> TEXT PROVIDED
---*---
Digitorium 2019 – Program of Events


Day 1 – Thu Oct. 10

9:30am – 5:00pm   Registration

10:30am – 11:20am  Paper presentations (Birmingham/Central)

Learning/Teaching R to Analyze a Discipline; Nathan Loewen, Jackson Foster

A professor and undergraduate are collaborating to study an issue for philosophers of religion: is its paradigm a Western, theistic one whose scope does not integrate new methods and data? The presentation discusses their project, which uses machine learning to analyze entire journals. The early results from their project will show the usefulness of the approach to analyze the philosophy of religion as a discourse, and, whether machine learning might be able to plot viable avenues to widen the scope of future scholarship. The presentation also explains how humanities scholars may collaborate with others to obtain competencies computational research.

Implications of Recent Work in Quantitative Text Analysis for Formalist Literary Theory; Andrew Ash

Although the quantitative analysis of literary texts is generally known by the moniker “distant reading,” Franco Moretti, who coined and popularized the phrase, has since come to refer to this kind of literary analysis as “quantitative formalism.” My presentation will follow up on this shift by discussing the implications of recent work in quantitative textual analysis on formalist literary theory.

11:30am – 12:20pm  Paper presentations (Birmingham/Central)

How Much Statistical Data Can Be Recovered from Alabama Football History? Piloting a Crowdsourced Approach Using Wikibase as Data Repository; Steven L. MacCall, PhD, Huapu Liu, MLIS, Melissa Anderson

We present on a pilot project that investigates the recoverability of historical statistical play-by-play data from the documentary football collection at the Paul W. Bryant Museum at the University of Alabama using Wikibase as our data repository. The recovery of data from the historical record for purposes of reconstructing the past in digital form is an active area of research across many areas, such as the recovery of climate data from historical ships’ logbooks. Our crowdsourced approach will involve volunteers who will read documentary materials in order to “mine” statistical play-by-play data from the 1992 and 1961 Alabama football season.
---*---
> DATA
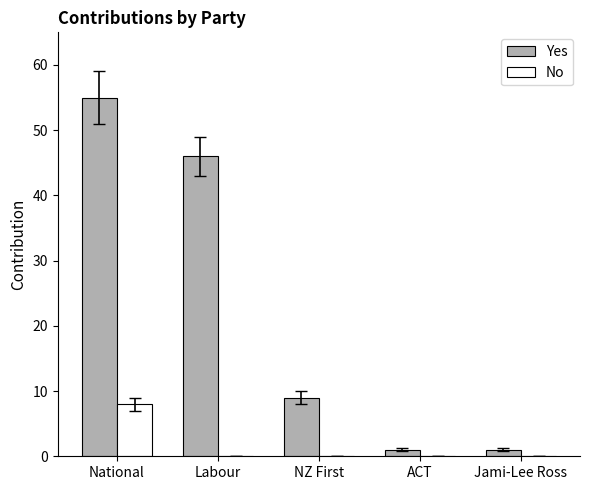

Reading left to right, list all the values displayed in this chart.

Yes: 55	46	9	1	1
No: 8	0	0	0	0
---*---
Can you write out, word for word, the part of the Digitorium 2019 program between "Although the quantitative" and "12:20pm  Paper presentations (Birmingham/Central)", inclusive?

> ANSWER AREA
Although the quantitative analysis of literary texts is generally known by the moniker “distant reading,” Franco Moretti, who coined and popularized the phrase, has since come to refer to this kind of literary analysis as “quantitative formalism.” My presentation will follow up on this shift by discussing the implications of recent work in quantitative textual analysis on formalist literary theory.

11:30am – 12:20pm  Paper presentations (Birmingham/Central)